━━━━━ KUTIPAN DOKUMEN ━━━━━

Waduh parah… mau ditaruh dimana muka An-Nisa’ akhwat? Jauh-jauh datang dari
kota cuma untuk nagih hutang? Tunggu-tunggu, ini namanya problem baru, akhwat.
Bank keliling nagih hutang? An-Nisa’ mencium bau-bau riba, nih. Gimana Enggak
sistemnya nggak ada bedanya dengan aliran yang dianut para rentenir.
Meminjamkan uang pada orang yang membutuhkan dengan bunga tinggi yang menjerat
leher dan kantong peminjamnya.
Problem yang terbaca
selanjutnya adalah di bidang Pendidikan dan Agama. Kami melihat rasa
keprihatinan yang mendalam dari hasil wawancara dengan Ibu kepala Dusun tentang
keadaan lembaga Pendidikan di sana utamanya pendidikan keagamaan. Di Instansi
Pendidikan agama, TPQ misalnya, dapat terpetakan menjadi beberapa problem,
Pertama, minimnya bisyaroh guru akibat
dari kurang kepedulian para orangtua pada pendidikan agama anak-anaknya, selain
itu masalah tersebut dipicu oleh keadaan perekonomian mereka yang bertaraf
menengah ke bawah. Ya, meski dalam kitab Hidayatur Rohman Limakanil Qur’an
karangan Almukarrom Abu Muhammad Ahmad Ramli Abdil Majid As-Syafi’i
Al-Quraisy Al-Maliki halaman 12 yang menuliskan hadits Rosulullah SAW dari
Abdur Rohman Bin Sibli yakni : “إقرءوا القرآن ولا تغلوا فيه ولا تجفوا عنه ولا تاكلوا به (رواه الطبراني)”
“Bacalah Al-Qur’an Dan jangan Engkau melebihi batas (menambahi)

━━━━━ DATA YANG DIBERIKAN ━━━━━

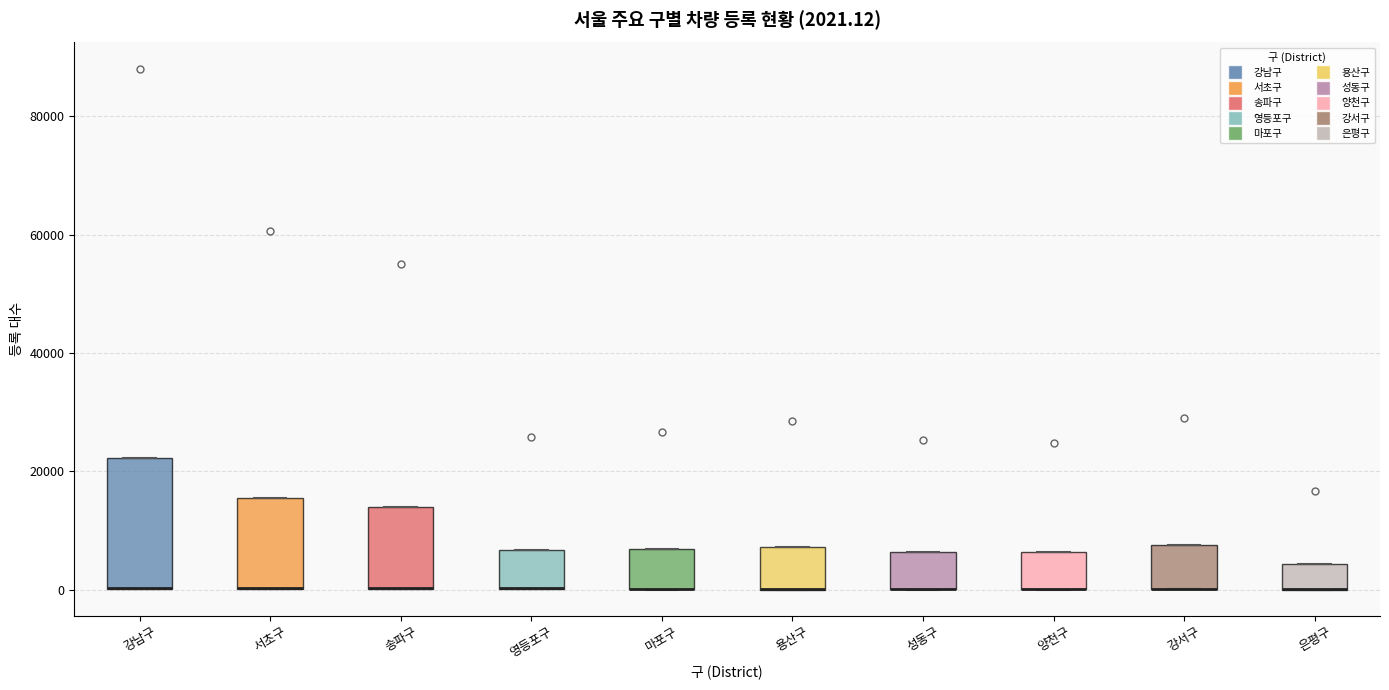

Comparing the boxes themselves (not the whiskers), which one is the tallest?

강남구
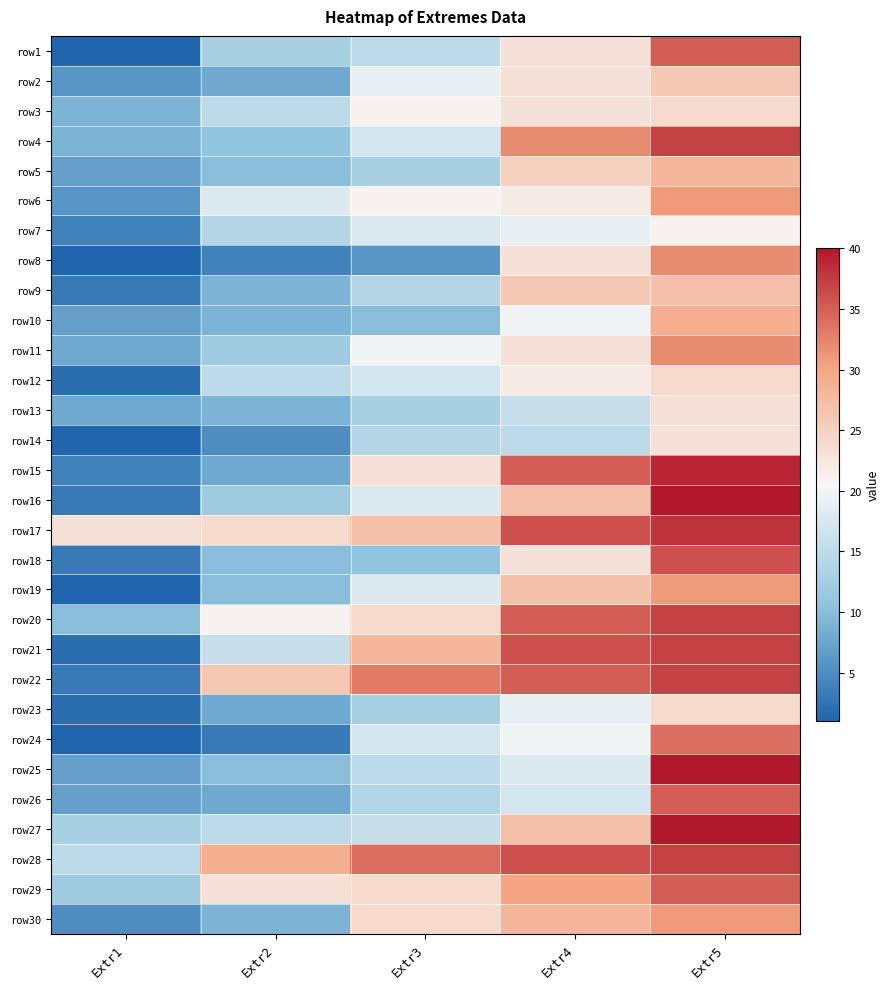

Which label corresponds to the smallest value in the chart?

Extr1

━━━━━

**KETENTUAN LATIHAN:**
1: Tuliskan ulang kata demi kata bagian kutipan tentang problem di dusun yang dimulai pada kata-kata yang memuat "Waduh parah… mau" dan berhenti setelah "problem baru, akhwat.".
2: Tentukan apakah setiap pernyataan berikut sesuai dengan kutipan tentang problem di dusun, jawab ya atau tidak, lalu kutip kata-kata penentunya secara persis: (a) Ibu kepala Dusun diwawancarai mengenai keadaan lembaga pendidikan di sana; (b) perekonomian para orangtua di sana bertaraf menengah ke atas; (c) hadits yang dikutip dituliskan pada halaman 12 kitab tersebut.
3: Teruskan kutipan tentang problem di dusun, dimulai tepat setelah kalimat terakhir yang tampak.

**JAWABAN TIAP TUGAS:**
1:
Waduh parah… mau ditaruh dimana muka An-Nisa’ akhwat? Jauh-jauh datang dari
kota cuma untuk nagih hutang? Tunggu-tunggu, ini namanya problem baru, akhwat.

2:
(a) Ya: "hasil wawancara dengan Ibu kepala Dusun tentang keadaan lembaga Pendidikan di sana"
(b) Tidak: "keadaan perekonomian mereka yang bertaraf menengah ke bawah"
(c) Ya: "halaman 12 yang menuliskan hadits Rosulullah SAW"

3:
ke dalamanya dan berpaling darinya (Al-Qur’an) serta janganlah engkau mencari
makan dengannya (Al-Qur’an) HR. At-Tabrani.”
Nah, loh kalau begini mati kutu nih, para guru ngaji. Tapi jangan lupa
sama nadham dalam kitab ta’limul muta’alim tentang enam sesuatu yang harus
dipenuhi seorang murid dalam menuntut ilmu yakni, Cerdas, ada biaya, Sabar,
Tamak akan ilmu, ada guru, dan waktunya harus lama. Masalah biaya menjadi
sesuatu yang lebih penting dari unsur menuntut ilmu yang lain. Dalam proses
pendidikan juga butuh biaya pemenuhan sarana dan prasarana belajar mengajar
misalnya, untuk membeli kapur tulis, penghapus atau buku panduan belajar tajwid
dan kopi pelepas penat untuk Sang ustadz atau Ustadzah. Bukankah Mereka juga
manusia, iya to?
Problem kedua dan sekaligus menjadi pemicu problem ketiga
adalah minimnya tenaga pengajar Ahli yang faham betul dengan dunia pendidikan
dan psikologi anak didik. Guru cenderung memaksakan kehendak dengan mengedepankan
emosi ketika kedapatan proses KBM dihambat oleh ulah anak-anak didik mereka
yang usil. Akibatnya anak didik yang tak termotivasi oleh iming-iming masa
depan cemerlang, sitem serta proses belajar mengajar yang menarik dan
menyenangkan satu persatu kabur meninggalkan Instansi Pendidikan terkait.
Mereka lebih memilih bermain dengan alam yang lebih ramah atau menjadi pekerja
serabutan yang resikonya berat untuk ukuran anak seusia mereka.
PEKAN
PERTAMA, TAHAP APPROACH DAN PEMAHAMAN KARAKTER (30 Juni – 11 Juli 2011)
Tanpa diduga kesebelas anggota Wonder Muslimah yang tentunya
berkelamin Perempuan tulen dhahir bathin, termasuk agen An-Nisa’ sendiri
tercengang dan syok melihat kenyataan bahwa selama kurang lebih sebulan
lamanya, Kami akan tinggal di rumah kos bekas warung kopi. Kalau seandainya
tidak ingat kalau tersenyum adalah nilai tambahan dalam pertualangan kami kali
ini, mungkin Empang dan telaga di belakang rumah kos-kosan kami itu akan pasang
oleh airmata kami. Ya, selain itu Kami juga gengsi sama julukan Wonder Muslimah
yang kami dapat.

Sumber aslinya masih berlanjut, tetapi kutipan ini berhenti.